Election is a facetious, smarty-pants satire about a popular Midwest-high-school history teacher and student-government adviser, Jim McAllister (Matthew Broderick), who acquires as his nemesis the school’s No. 1 student overachiever, Tracy Flick (Reese Witherspoon). Director Alexander Payne and his screenwriter Jim Taylor – who worked together on Payne’s first feature, the abortion-rights comedy Citizen Ruth – should be commended for making a high-school movie that, for a change, isn’t aimed only at high-schoolers. Election is an anti-high-school high-school movie, and it captures the drear institutional climate: the ugly green hallways and generic auditoriums and the way the principal says “People, please” and all the other memento mori of those years.
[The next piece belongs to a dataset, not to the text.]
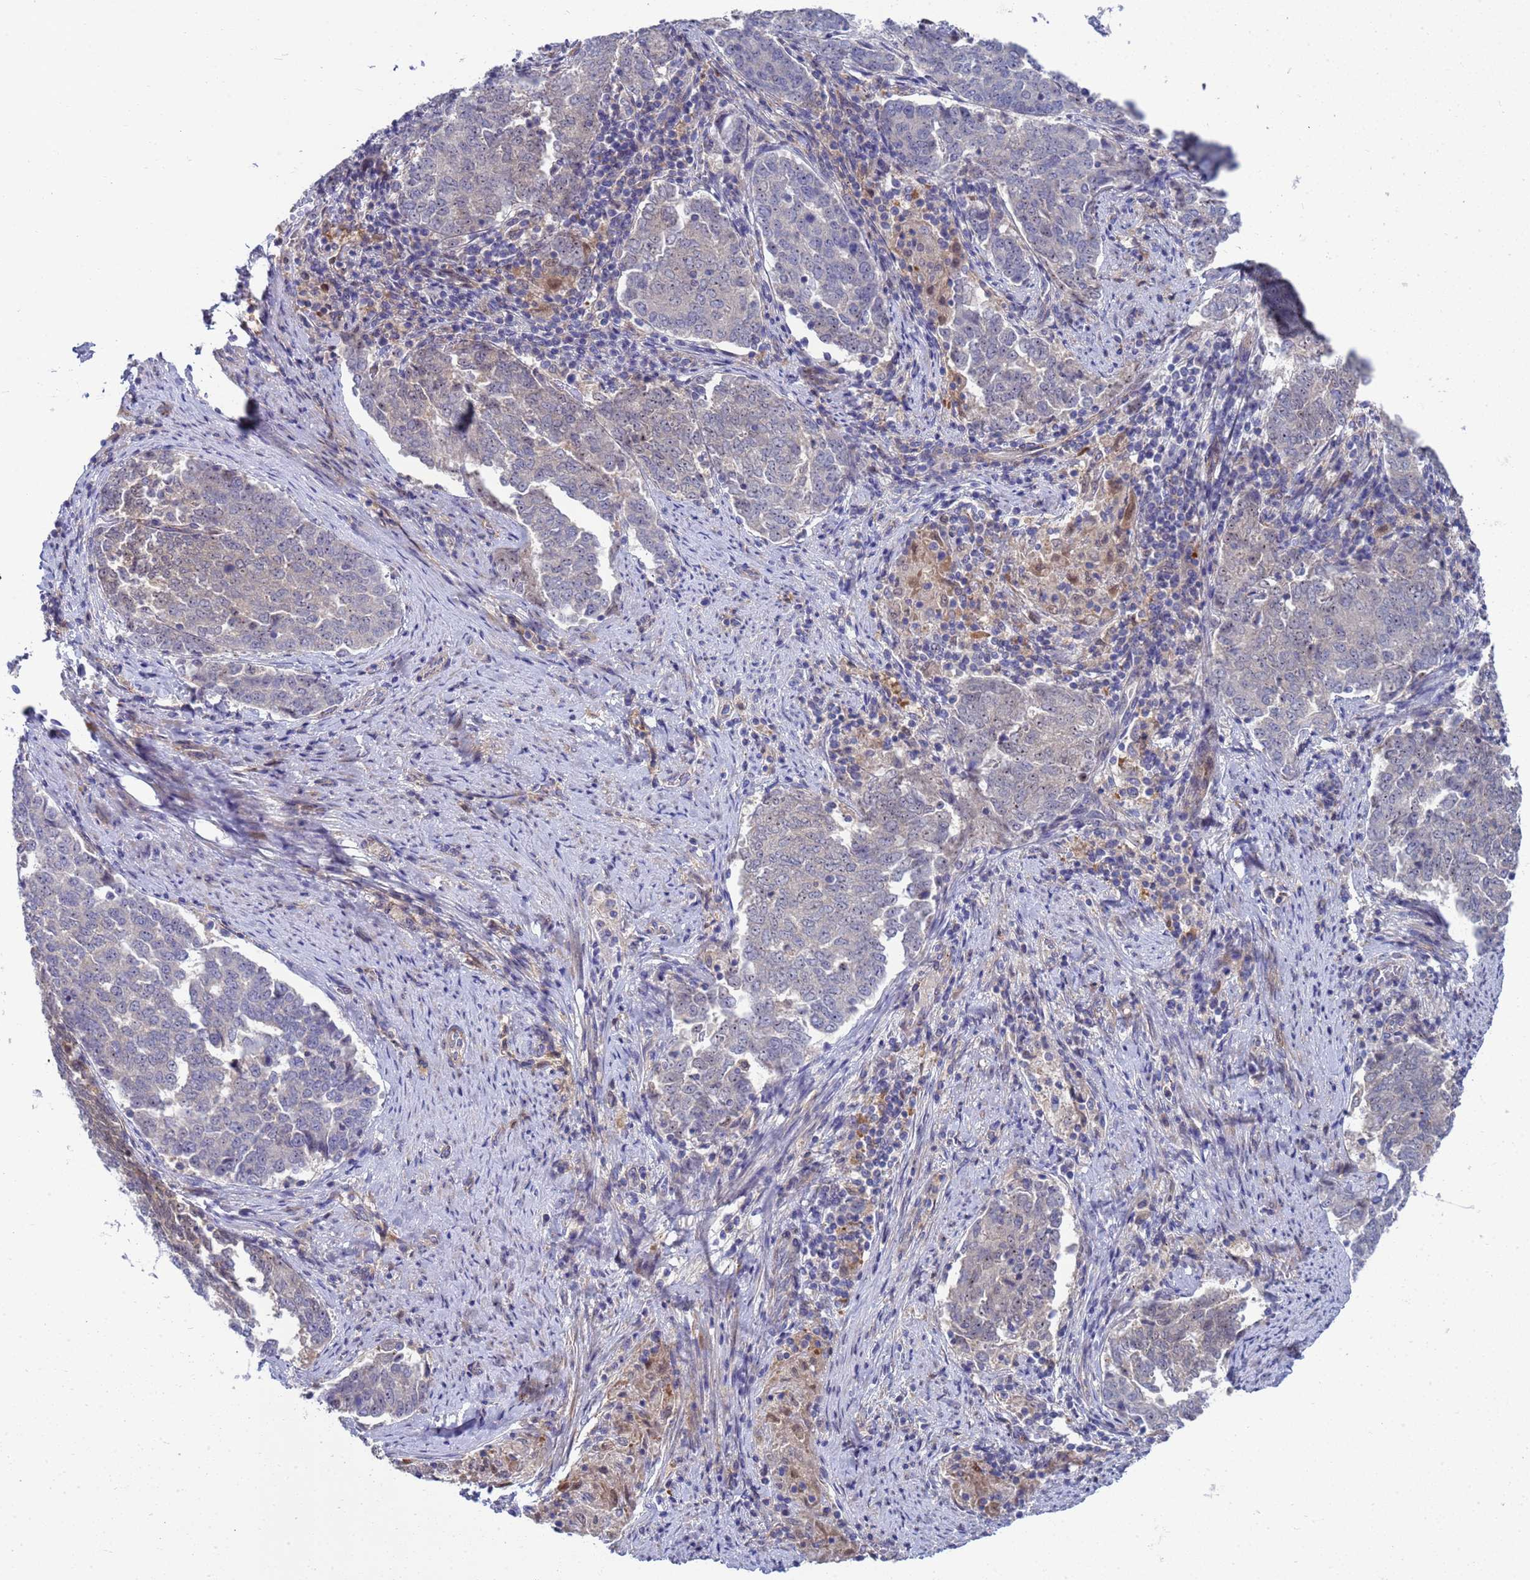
{"staining": {"intensity": "negative", "quantity": "none", "location": "none"}, "tissue": "endometrial cancer", "cell_type": "Tumor cells", "image_type": "cancer", "snomed": [{"axis": "morphology", "description": "Adenocarcinoma, NOS"}, {"axis": "topography", "description": "Endometrium"}], "caption": "Adenocarcinoma (endometrial) stained for a protein using IHC displays no expression tumor cells.", "gene": "ENOSF1", "patient": {"sex": "female", "age": 80}}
But Election could stand to be a bit less satisfied with its smarts. After a while, you begin to wonder what makes Payne and Taylor so all-fired special: Like brainy adolescents, they mock just about everybody in sight – not just two-faced teachers or the go-getter Tracy, with her predatory wiles, but the school’s lunkhead football star, Paul (Chris Klein), whom Jim coaxes into running against Tracy for class president, thereby incurring her everlasting wrath. Paul’s lesbian sister Tammy (Jessica Campbell), who stumps for president on an abolish-student-government platform and (intentionally) gets herself thrown into an all-girls parochial school, comes closest to being the movie’s hero. Her snideness is a relief from Tracy’s cast-iron twinkles. What is it about high-school overachievers that gets the goat of movie directors these days? Jason Schwartzman’s turbocharged Max in Wes Anderson’s Rushmore is kin to Tracy; he’s more personable than she is, but you still get the feeling, as you do in Election, that the filmmakers are settling an old score. Film directors tend to be overachievers, too. Maybe the score being settled is with themselves.